By now the refrain is familiar to all. Long and loud is the chorus of Chicken Little's insisting that this Jays offense is all that there is going to be, and there shall be no more. "DOOMED!" they cry fully convinced that no team with an offense this weak can possibly hope to contend for a playoff spot. It's a forgone conclusion, a fait accompli, it's set in stone, all the king's horses, etc, etc, etc, etc.
Ah, the voice of ignorance. Whatever it lacks in wisdom, it attempts to compensate for in volume.
I, however, recall a team, not so very long ago, who put the lie to such fatalism in a way which is strikingly relevant to our current situation. The similarities are well worth noting.
This offense of ours, bemoaned in story and song as being beyond hope, posted, collectively, for the moths of April and May, a disappointing line of:
261 - .323 - .378 - .701
But this other team, of which I am thinking, actually preformed worse than that, over the first two months of the season:
.239 - .299 - .377 - .676
On June 19, as you might imagine, that team was sitting a miserable fifth place at 28-39 - only four teams in the majors had a worse record.
On that team, as on ours, a player who was arguably their best hitter missed all of the month of April, but unlike Scott Rolen, when this man came back he struggled through the month of May too, posting an OPS of .662 in that month.
On that team, as on ours, another player counted on to be a star bat missed a big chunk of May, but he would go on to miss most of the season.
Their catcher was an offensive zero the whole season, as was their shortstop. One of their three starting outfielders never got his OPS over .700 and the hitters who substituted for the injured star make Brad Wilkerson look like a Hall of Famer. They did have two players in their twenties step up and have career years, one hitting .924 and the other .815 - but both those young men had one very bad month in the first two months of the season.

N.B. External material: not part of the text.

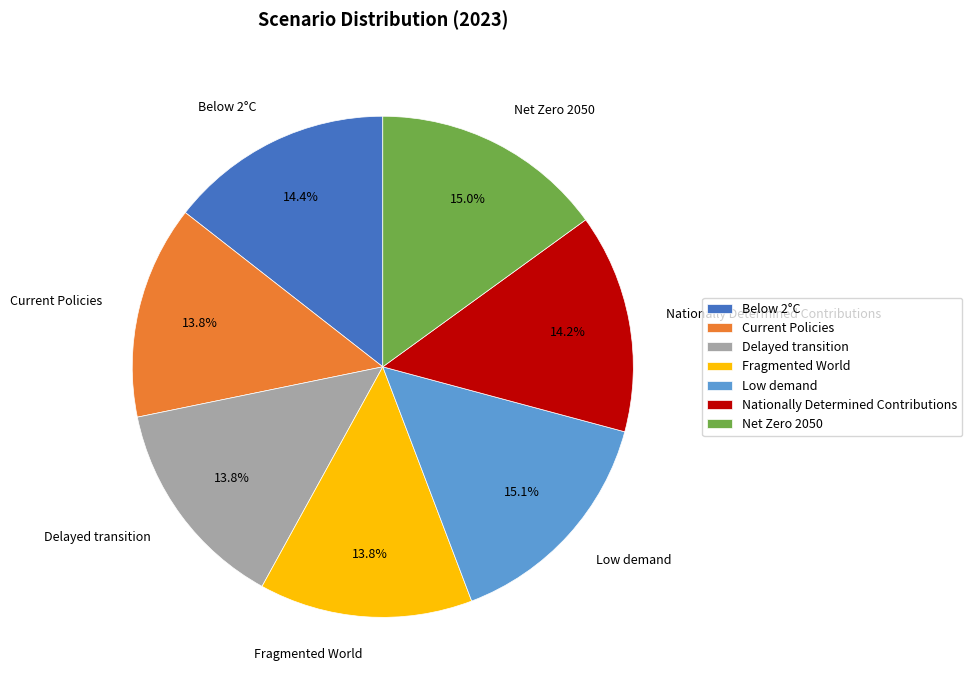

Between Delayed transition and Net Zero 2050, which is larger?

Net Zero 2050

That team, gentle reader, is the 2005 Houston Astros. You remember those, the 89 game winners who won the NL wild card that year? and went to the World Series? The team that played .642 ball from June 19 until the end of the season with that pathetic offense?
Yes, they had three remarkable starters, but the other two were either mediocre or outright awful. And there bullpen was not as deep as ours.

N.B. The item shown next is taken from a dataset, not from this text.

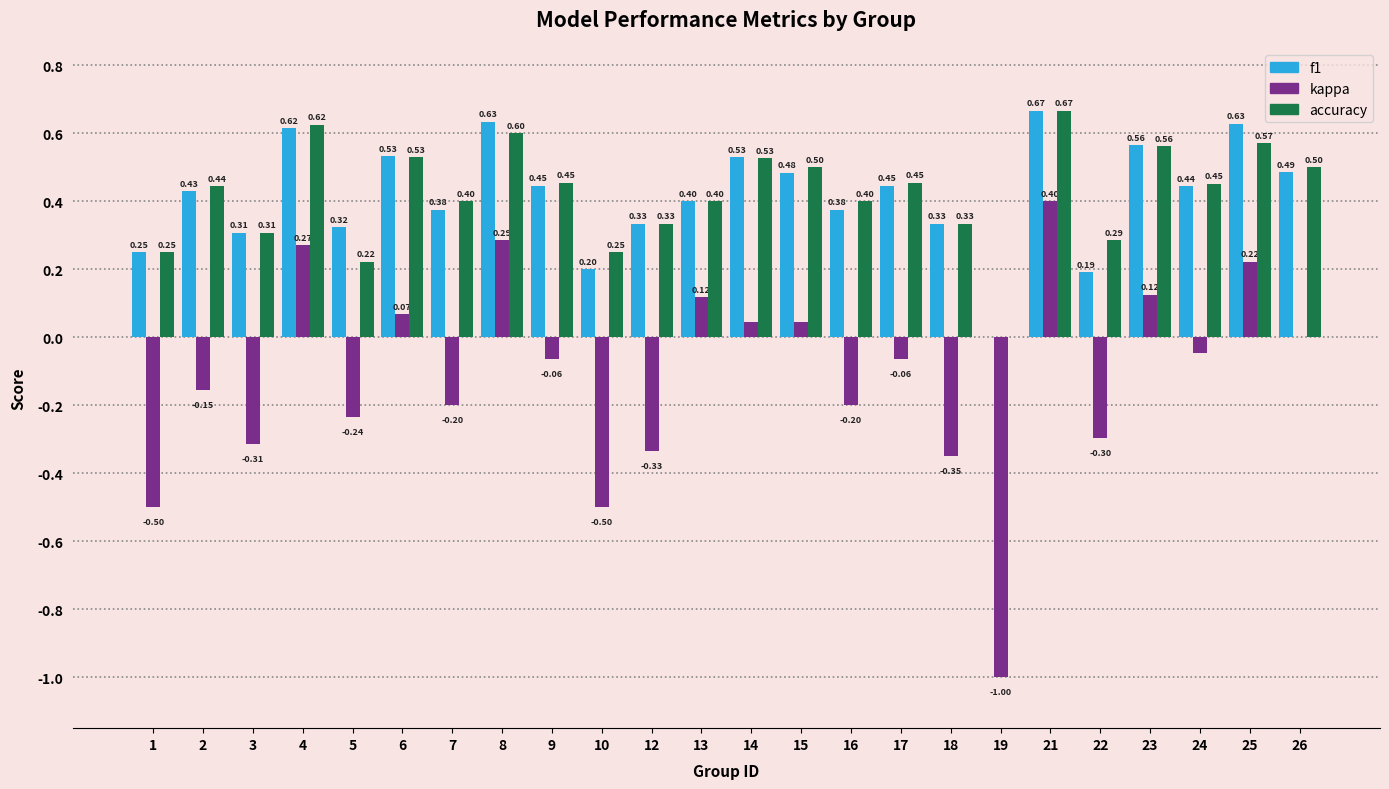

How many groups of bars are there?

24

That injured star? Jeff Bagwell - he finished the year with 100 unremarkable AB;
The guy who missed April and sucked in May? That was Lance Berkman - he finished the season with an OPS of .934;
But more to the point -the third highest OPS on the team was Jason Lane's .815! The sixth highest among players who played at least half the Astro's games was Eric Brumlett's .705!!!
EVERY TIME that team took the field, there were - at best! - two very good hitters, two reasonably good hitters, and five virtually empty bats.
So, all you negative-ass fuckers chew on that shit for a while. this is baseball, damnit - weird fucking shit happens every day. Deal with it.
Oh, and by the way, the Baltimore Orioles were sitting in first place on that same day, with the third best record in baseball at 41-27. From that point until the end of the season they went 33-61 and finished in the basement. It ain't over 'til it's over. Quitcher cryin' little girls.